Abidjan, 11 août 2025 (AIP) – Neuf personnes, accusées d’avoir participé à des violences dans la commune de Yopougon dans la nuit du 1er août 2025, ont été déférées le lundi 11 août à la Section antiterroriste du tribunal d’Abidjan et placées sous mandat de dépôt, a annoncé le procureur de la République près le tribunal de première instance d’Abidjan, Koné Braman Oumar, dans un communiqué.
Selon le parquet, les mis en cause, à savoir K.O.K Josué alias « Général Frazaho », Z. Inza alias « Zoulou », G.K. Jean Claude alias « Jaguar », Z. Pascale, F. Souleymane alias « Solo », G.G. Jean Alain, G..O. Ange Deshor alias « Gbe-Susteme », K.E. Fréjus alias « Kirikou » et B.A. Jean-Louis, ont incendié un bus de la Société des transports abidjanais (SOTRA), dégradé un véhicule de la Police nationale et agressé ses occupants. Ils étaient armés de machettes, gourdins, armes à feu et cocktails incendiaires.

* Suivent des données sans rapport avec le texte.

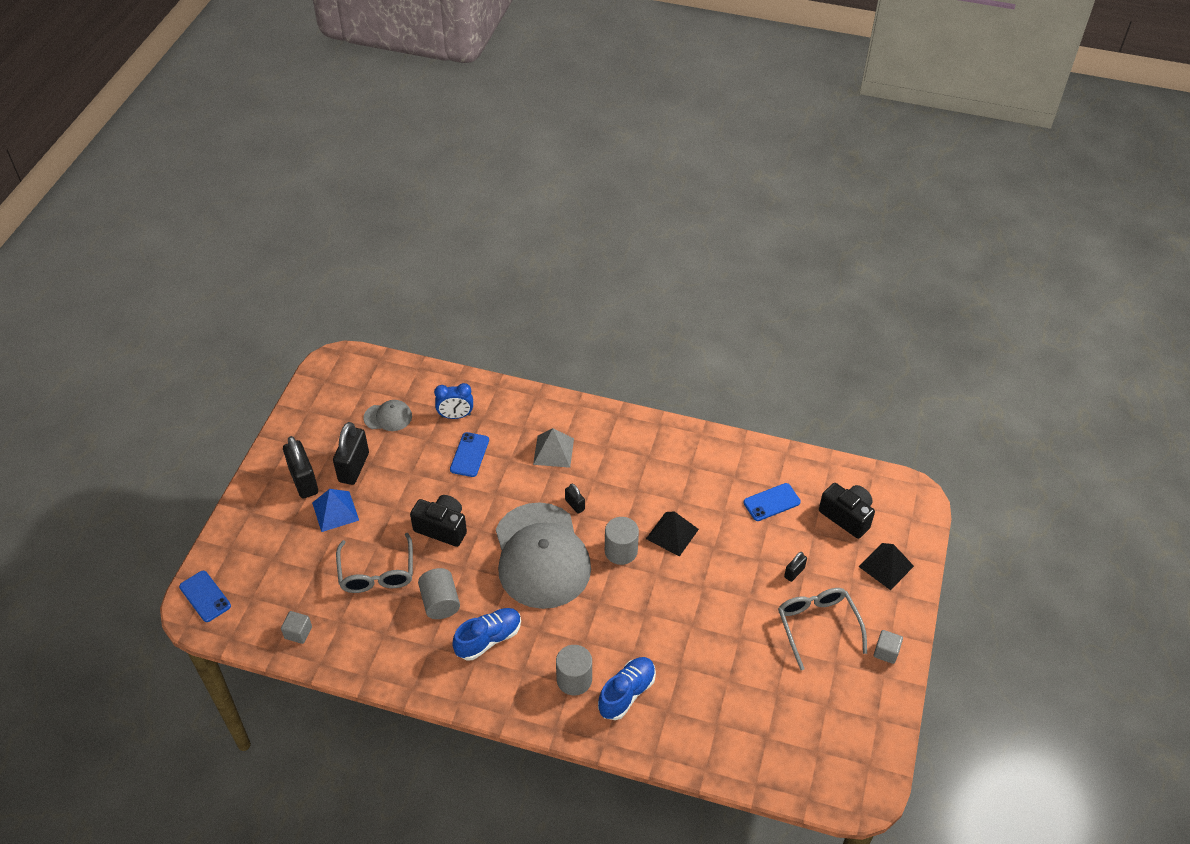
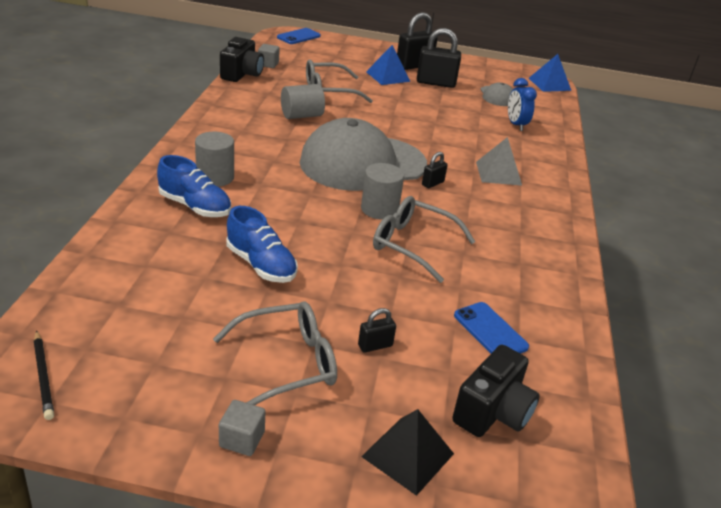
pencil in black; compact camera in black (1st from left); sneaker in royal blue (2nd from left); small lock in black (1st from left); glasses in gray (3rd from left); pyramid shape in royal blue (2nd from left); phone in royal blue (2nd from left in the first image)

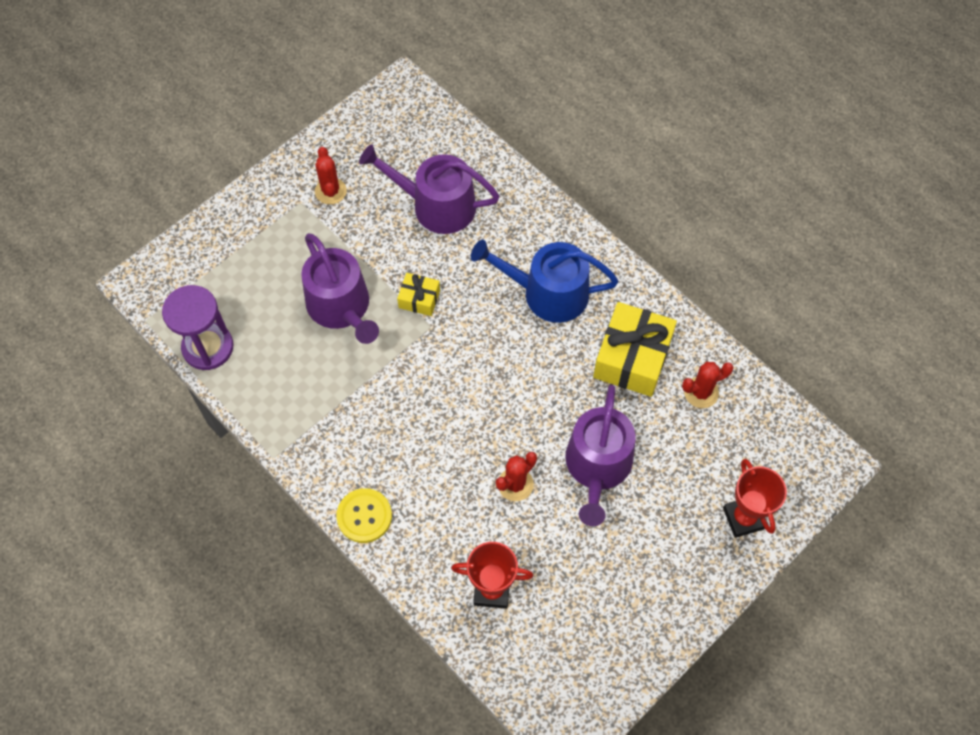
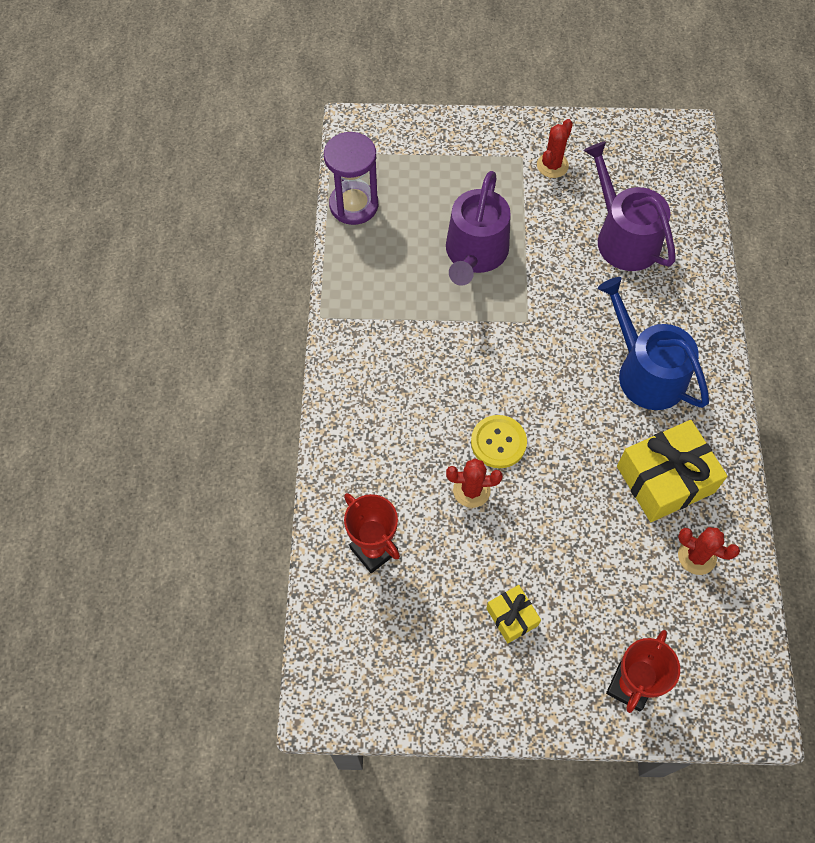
sewing button in bright yellow; wrapped gift in bright yellow (1st from left); sprinkling can in violet (3rd from left in the first image)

Les auditions ont mis en cause l’ex-ministre de la Défense, Lida Kouassi Moïse, et l’ambassadeur à la retraite Koné Boubakar, cités comme instigateurs présumés des violences. Le parquet indique que l’objectif de ces actes était de « provoquer une situation de terreur ou d’intimider la population » après l’annonce de la candidature du président de la République à l’élection du 25 octobre.

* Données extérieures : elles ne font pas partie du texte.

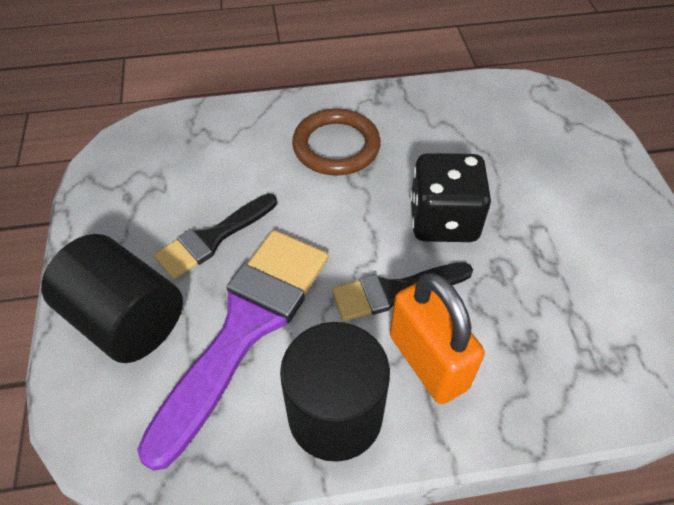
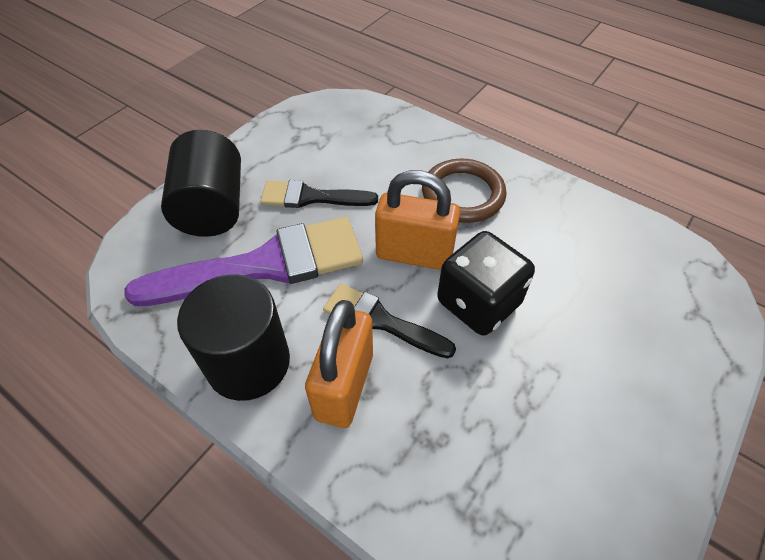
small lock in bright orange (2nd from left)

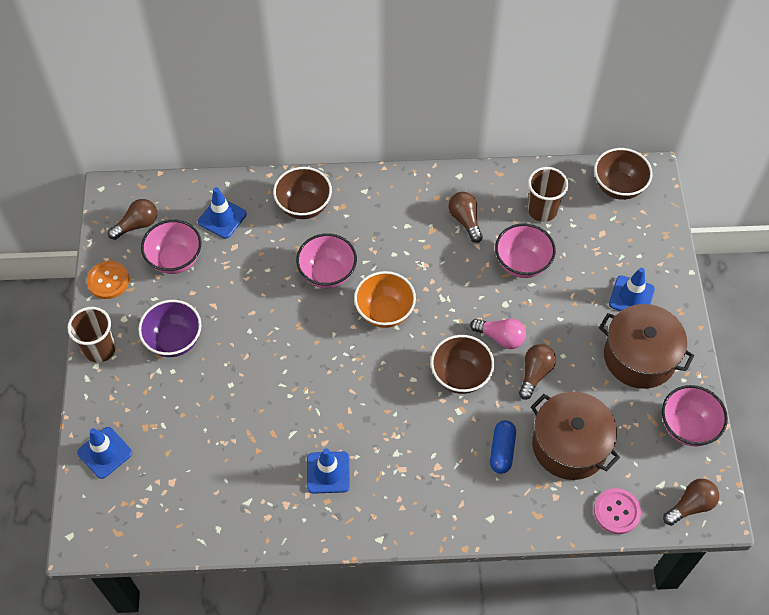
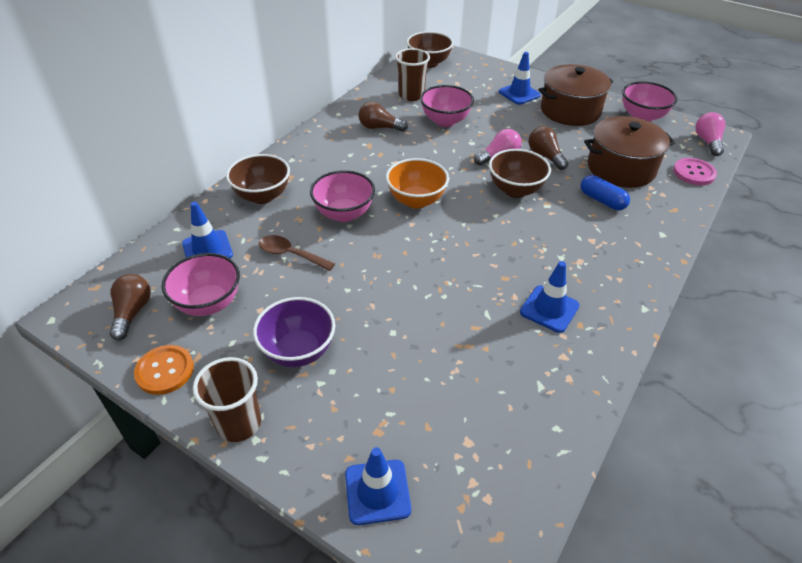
teaspoon in dark brown; light bulb in rosy (2nd from left)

Le mode opératoire prévoyait notamment l’incendie de bus, de stations-service, du siège local de la Commission électorale indépendante (CEI) et des locaux annexes de la mairie de Yopougon Niangon à gauche.
Les personnes mises en cause sont poursuivies pour actes terroristes, complot contre l’autorité de l’État, participation à un mouvement insurrectionnel, dégradations et incendie volontaire, des faits réprimés par la législation ivoirienne sur le terrorisme et le Code pénal.